A phase 3, double-blind, placebo-controlled trial of idebenone in friedreich ataxia

Abstract

Objective: To assess the efficacy of idebenone on neurological function in patients with Friedreich ataxia.

Design: Randomized, double-blind, placebo-controlled intervention trial.

Setting: Children's Hospital of Philadelphia and the University of California at Los Angeles.

Participants: Seventy ambulatory pediatric patients (age, 8-18 years) with a baseline International Cooperative Ataxia Rating Scale (ICARS) score of 10 to 54.

Interventions: Participants were randomized into 1 of 3 treatment arms: 450 or 900 mg of idebenone per day (in those with a body weight < or = or >45 kg, respectively; n = 22); 1350 or 2250 mg of idebenone per day (n = 24); or placebo (n = 24).

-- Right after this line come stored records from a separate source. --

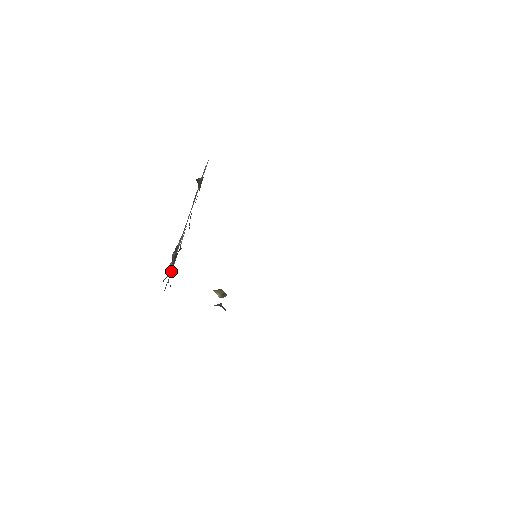
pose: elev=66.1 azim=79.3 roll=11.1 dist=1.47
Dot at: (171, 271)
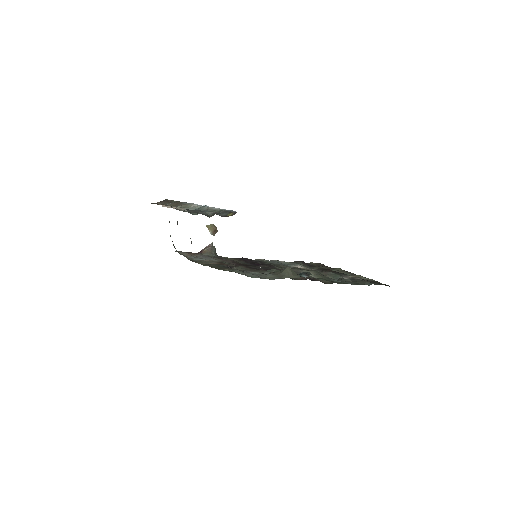
Dot at: occluded
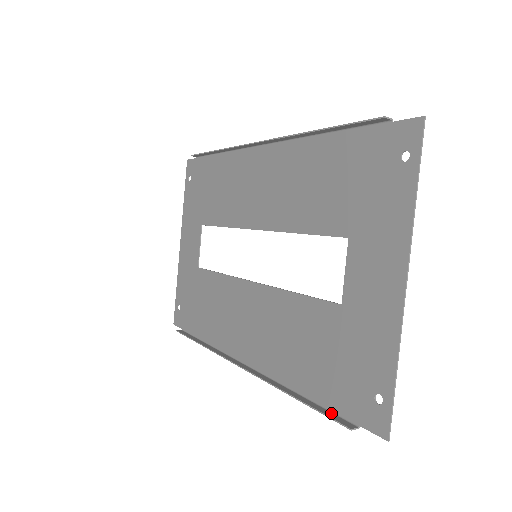
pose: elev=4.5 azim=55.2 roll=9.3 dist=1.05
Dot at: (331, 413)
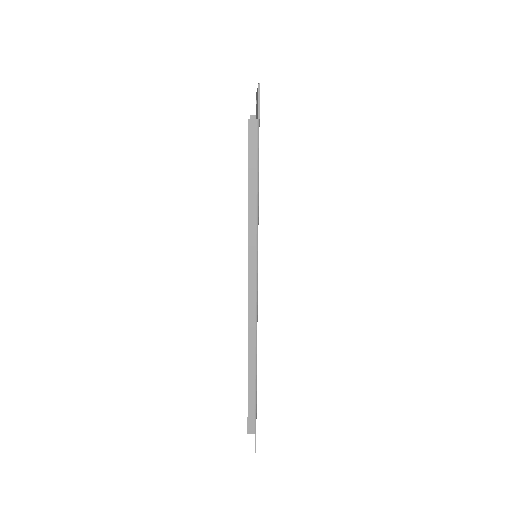
Dot at: (255, 153)
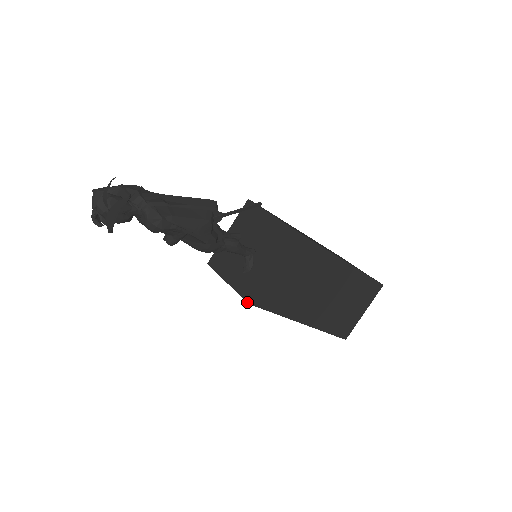
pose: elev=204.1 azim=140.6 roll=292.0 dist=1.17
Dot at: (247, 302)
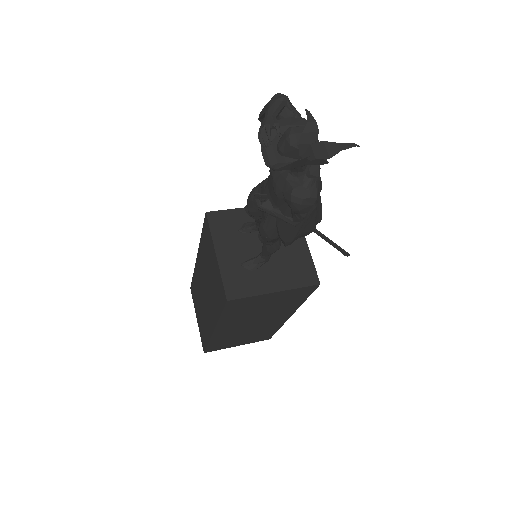
Dot at: (227, 298)
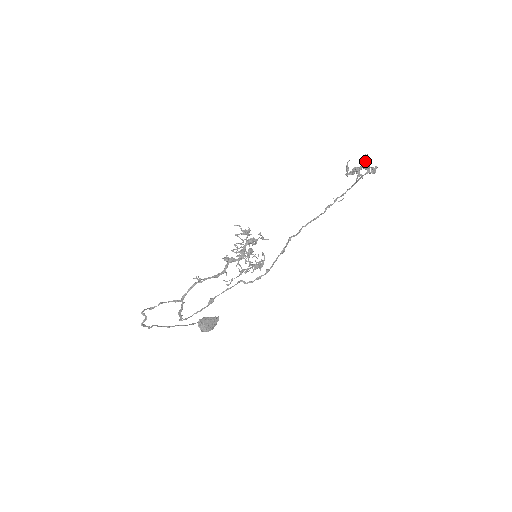
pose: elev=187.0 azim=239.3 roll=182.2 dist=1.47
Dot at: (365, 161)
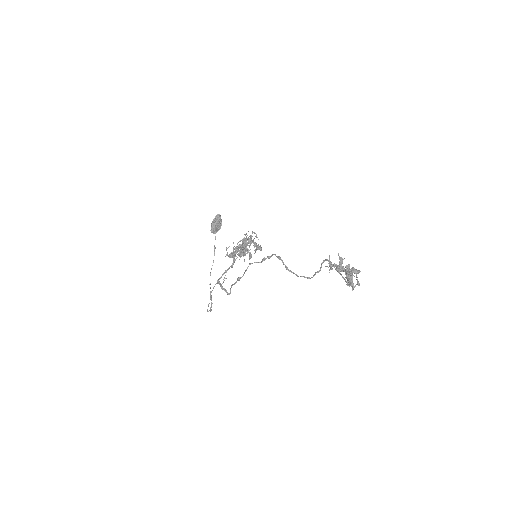
Dot at: occluded
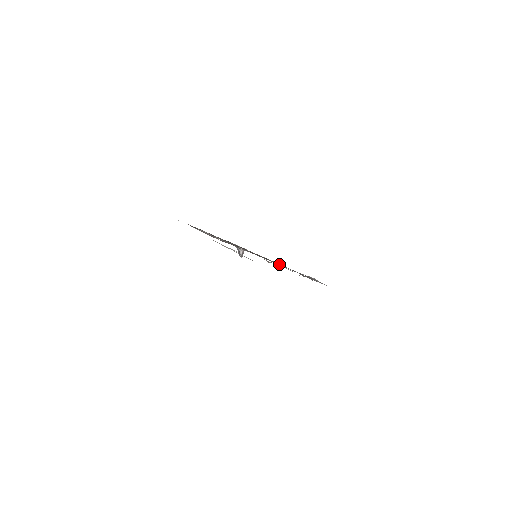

Main outcome measures: Mean change from baseline to week 24 in ICARS score was the primary efficacy variable. Mean change in Friedreich Ataxia Rating Scale (FARS) score, performance measures, and activities of daily living were the secondary efficacy variables.

Results: Patients who received idebenone improved by 2.5 points on mean ICARS score compared with baseline, while patients in the placebo group improved by 1.3 points. Patients who took idebenone also improved by 1.6 points on the FARS, while patients taking placebo declined by 0.6 points. For both end points, the difference between the idebenone and placebo groups was not statistically different.

Conclusions: Idebenone did not significantly alter neurological function in Friedreich ataxia during the 6-month study. Larger studies of longer duration may be needed to assess the therapeutic potential of drug candidates on neurological function in Friedreich ataxia. Trial Registration clinicaltrials.gov Identifier: NCT00537680.